My shop told me this is an 08-09 Japanese market only Q-Elite XV in Linear Blue. The top of and front of the bike is painted a dark metallic blue and the bottom and backside is a metallic baby blue. Like all Kleins, you have to see it in person to see the beauty of their paint jobs.

http://www.kleinjapan.com/bicycles/q-elite_xv.html

Story on how I got this a couple months ago was my LBS had some backordered Lemond that weren't going to be filled because Trek killed off the brand. At the time, Trek as had thoughts reintroducing Klein back to the US market to replace Lemond. Klein had been an overseas only after the 06 lineup.

So Trek sent my LBS three of these Kleins to make good on the Lemond orders. When they tried to get more, they were told no more were available because Gary Fisher was going to replace the Lemond lineups. 

So I quick snatched up one these beauties.

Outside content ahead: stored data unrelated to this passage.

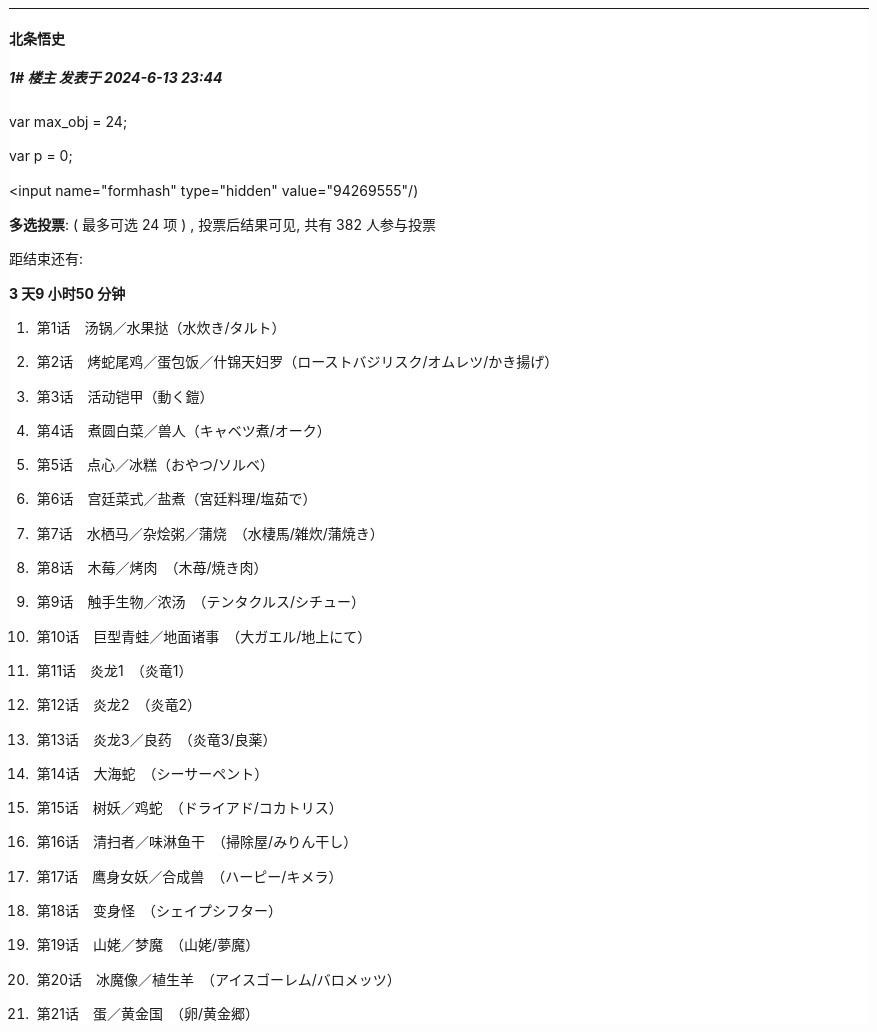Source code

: ﻿
*****

####  北条悟史  
##### 1#       楼主       发表于 2024-6-13 23:44

var max_obj = 24;

var p = 0;

<input name="formhash" type="hidden" value="94269555"/)

<strong>多选投票</strong>: ( 最多可选 24 项 ) , 投票后结果可见, 共有 382 人参与投票

距结束还有:

<strong>

3 天9 小时50 分钟

</strong>

1.  第1话　汤锅／水果挞（水炊き/タルト）

2.  第2话　烤蛇尾鸡／蛋包饭／什锦天妇罗（ローストバジリスク/オムレツ/かき揚げ）

3.  第3话　活动铠甲（動く鎧）

4.  第4话　煮圆白菜／兽人（キャベツ煮/オーク）

5.  第5话　点心／冰糕（おやつ/ソルベ）

6.  第6话　宫廷菜式／盐煮（宮廷料理/塩茹で）

7.  第7话　水栖马／杂烩粥／蒲烧　（水棲馬/雑炊/蒲焼き）

8.  第8话　木莓／烤肉　（木苺/焼き肉）

9.  第9话　触手生物／浓汤　（テンタクルス/シチュー）

10.  第10话　巨型青蛙／地面诸事　（大ガエル/地上にて）

11.  第11话　炎龙1　（炎竜1）

12.  第12话　炎龙2　（炎竜2）

13.  第13话　炎龙3／良药　（炎竜3/良薬）

14.  第14话　大海蛇　（シーサーペント）

15.  第15话　树妖／鸡蛇　（ドライアド/コカトリス）

16.  第16话　清扫者／味淋鱼干　（掃除屋/みりん干し）

17.  第17话　鹰身女妖／合成兽　（ハーピー/キメラ）

18.  第18话　变身怪　（シェイプシフター）

19.  第19话　山姥／梦魔　（山姥/夢魔）

20.  第20话　冰魔像／植生羊　（アイスゴーレム/バロメッツ）

21.  第21话　蛋／黄金国　（卵/黄金郷）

What I like most about these is that they feel like a Specialized Roubaix, fast but still comfortable for long rides. The headtube is taller and I like that. 

My parts swapout:
Added the FSA shallow drop aluminum bars. Dig the shorter reach on these
Specialized Avatar Gel saddle. Don't know why, but Bontrager stock saddles are not that good or they don't seem to put time into them.
Specialized All Conditions Armadillo Elite tires. The stock Bonti Race X Lite tires were good, but I road debris put 1/4" gashes on both front and rear.
Mavic Wintech ES computer. I couldn't stand added zip ties to the fork and nice paint job, so I found this Mavic with the QR mounted transmitter. Very nice computer.
White saddle and bar tape over stock black combo.
Mtn bike XT pedals. There are some things I like better from my mtn bike, the double sided pedals just work great and make so much sense. I don't race.
Bummer to hear that Trek has killed Klein for the US. But it makes sense though. I was looking at their Trek lineup and they have really put in alot of effort to added style and personality into the Trek brand. The 08-09 lineup looks great with the paint schemes.

Very happy with the Klein and glad I was able to get one. Long rides feel so good now compared to my old crit bike, a Cinelli Proxima (Xperience).

Pics...


----------



## jrchan (May 10, 2008)

Sweet bike. I have a 2004 Klein Aura that is a great ride.

Mind sharing how much the Q Elite XV runs? Where did you get it at?


----------